I’m proud of the work we do, even when it’s soul-crushing or frustrating. While the conversation around these issues has moved leaps and bounds because of how big and horrible everything got, there’s still miles to go. Years ago, if this had happened, I fully believe I’d still be struggling to get anyone to believe it even happened at all. Instead I get on a plane and laugh as I see that the in-flight safety video is meme-themed, after a long fight of trying to convince some folks above my pay grade that Internet culture is really just culture, and matters, and the harassment and abuse that happens on it matters. Years ago no one would be reporting on this, but instead now I just have to fight that it’s not just white women that are targeted, but almost everyone can be, and that every layer of marginalization brings with it a degree of severity, and hang my head as most of these articles cut that from what goes to print. There’s still frustration, there’s still a long way to go. But I’m hopeful, and I want to keep working.

I’ll say it again – there’s only what happens and what you do about it. Often you have little say in what happens to you. Sometimes you can minimize risk or make good choices that create opportunities, but at the end of the day life doesn’t really give half a shit about your plans and we were all born into circumstances we didn’t choose. We have an unfortunate tendency of defining people like me as what happens to them – too often I’m seen or discussed as “the gamergate girl”. While it’s crucial to remember history to stop it from repeating, it’s overly reductive to boil a whole human being down to it.
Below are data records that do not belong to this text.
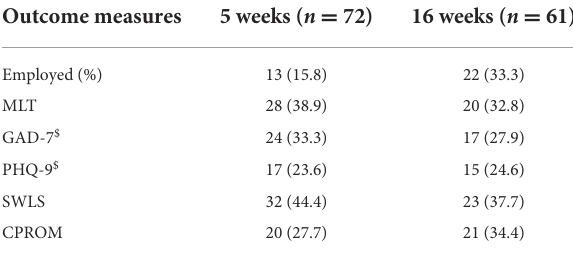
TABLE 3 Proportion who improved from baseline at 5 weeks and 16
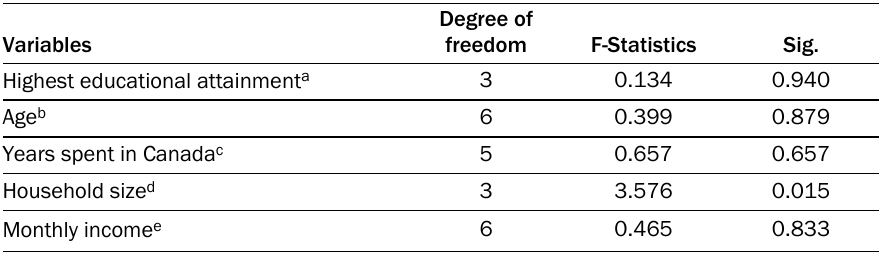
Table 10. Analysis of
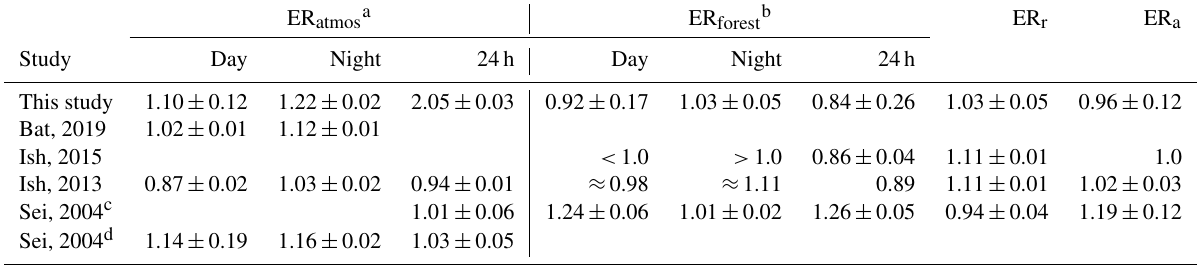
Table 4. The different exchange ratio (ER) signals of previous studies are given, with the ER of the atmosphere (ER atmos ), the ER of the forest (ER forest ), the ER of the respiration processes (ER r ), and the ER of the assimilation processes (ER a ). Bat, 2019 is short for Battle et al. (2019), Ish, 2015, represents Ishidoya et al. (2015), Ish, 2013, represents Ishidoya et al. (2013), and Sei, 2004, represents Seibt et al. (2004). ER atmosa ER forestb ER r ER a Study Day Night 24h Day Night 24h This study 1.10 ± 0.12 1.22 ± 0.02 2.05 ± 0.03 0.92 ± 0.17 1.03 ± 0.05 0.84 ± 0.26 0.96 ± 0.12 Bat, 2019 1.02 ± 0.01 1.12 ± 0.01 Ish, 2015 < 1.0 Ish, 2013 0.87 ± 0.02 Sei, 2004 c Sei, 2004 d 1.14 ± 0.19 1.16 ± 0.02 1.03 ±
I could’ve gone off the deep end, started lashing out, only cared about myself, fallen down into my own well of torment and failed to notice my heel on other people’s throats, fought fire with fire and abuse with abuse – but thanks to other people who had been around me and pulled me out of it, and because of the shoulders of the giants I stand on, I am able to keep going and keep fighting for the rights of others to exist online without living with abuse. I’m lucky I’m able to – many people don’t have the support it takes to do that. Nobody should have to – asking people to think tactically while they’re under constant attack is like throwing someone into a pit of vipers and demanding they learn calculus. But those choices, that support and love that lets me keep trying to pay it forward tenfold to other people who need it – that’s what defines me. My friends and loved ones that support me matter a million times more than twitter eggs calling me whore, and helping one person with Crash Override overshadows the death threats and risks to my safety. That’s what I’m going to keep doing – because this problem is way bigger than me or any of the numerous other people who have been touched by this particular internet catastrophe, because I can take the hate and abuse and keep fighting, and because it’s still a really long climb to go. This work is beyond exhausting, and I wish I could go back to my old life – but at least it gives meaning to all of the shit the last year put me through. At least I kept the promise I made a year ago. 

I’m not the GamerGate girl. I’m the Crash Override girl. We’re from the internet, and we’re here to help.